Here we see that breakdown displayed in a stark, excruciating sequence. Peter is in pain, frustrated by his inability to please his wife in bed. We read in his eyes a curious mix of frustration and happiness at his failure, as if it confirms to him that the relationship is dead. Perhaps he’s thinking he can move on. She has her back to him, which ordinarily would convey her anger. But as we see in the panels on tier three, she’s not angry as much as she is distracted. Her mind is on other things. Her mind is on Billy and the escaped ronin.
And suddenly we realize that Peter isn’t the one who failed to perform in this moment. Casey is the one who wasn’t interested in being with her husband. She has lost her passion. She wants to leave him, and the security alert allows her to leave him. The whole sequence is symbolic of the breakdown of their relationship and of the way that work has gotten in the way of everything the couple had tried to accomplish together.
Milller’s storytelling is seldom stronger than it is in this sequence. In its silence, its shifting perspectives and its intimacy, this page shows Miller delivering thoughtful moments that are empathetic to his characters’ pain. He wraps it up on the following page with several panels of plain blackness as Peter walks away. The use of black panels is lovely and symbolic but also provides visual foreshadowing of scenes to come in the next issue.
From there this issue seems to catch fire as it speeds towards its conclusion. A group of urban fighters are attacked by mysterious forces from underground, in a startlingly powerful panel on the page above. Borrowing a moment from Will Eisner’s classic Spirit story “Life Below” as well as from an issue of his own Daredevil, the scene with the hands always jolts me out of my seat. It also provides visual foreshadowing for the second half of this series as things grow darker.
The rest of this page showcases Miller’s obvious love for Japanese comics. Panels two through four resemble scenes from Akira, which wouldn’t reach America for another five years but which he could have read as an import. Panel three is especially dynamic, an almost abstract image combined with speed lines that convey motion and energy. Miller’s clearly hand-hewn image contrasts with the technology these people are riding, a nice reminder of the humanity inside these security suits.
And then – in a sequence of pages as thrilling as any in the series – we witness the electrifying battle that ensues. The ronin comes riding in on his white horse, firing arrows at those nearly abstract figures on racer bikes. The contrast between low-tech and high-tech is obvious and important here. In a digital world, the analog man may win out. Varley’s colors are an explosive mix of greens, reds and oranges, and Miller’s panel arrangement are a helter-skelter collection of panels that continually seem to want to find an order but continually seem unable to find their rhythm.

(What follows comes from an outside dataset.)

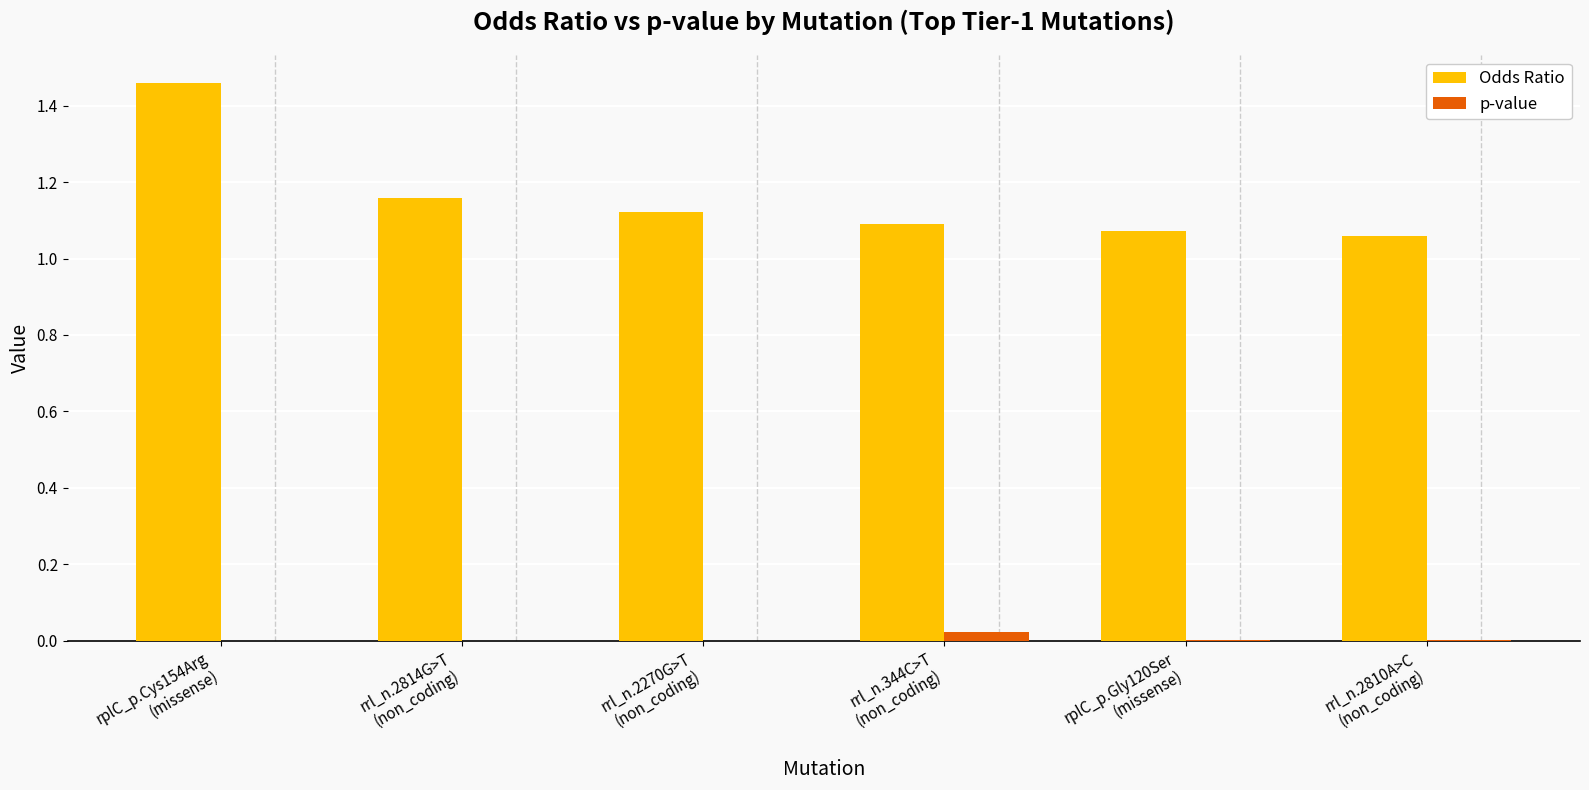

What is the sum of all Odds Ratio values?

7.0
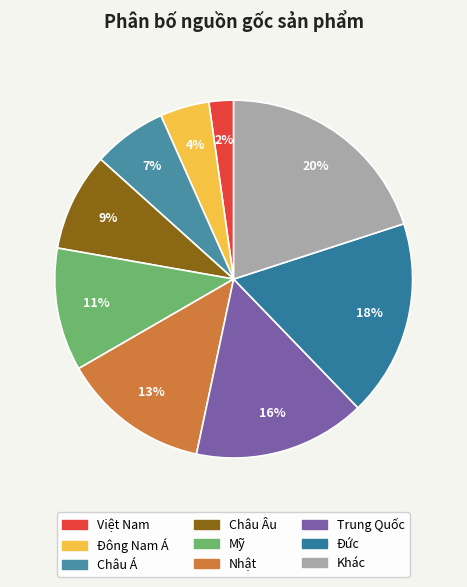

Which category has the biggest portion of the pie?

Khác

The fight is too chaotic, too wild. The black and white explosions resemble a strobe light as the fight becomes more and more staccato – until the ronin falls. His analog world cannot defeat the digital future. And in a series of noir panels that imply the dark direction to which this comic will soon move, we see dark shadows and sunset colors. This is a devastating battle. The Japanese rising sun is starting to set. That makes readers uncomfortable, which is where Miller wants us to be.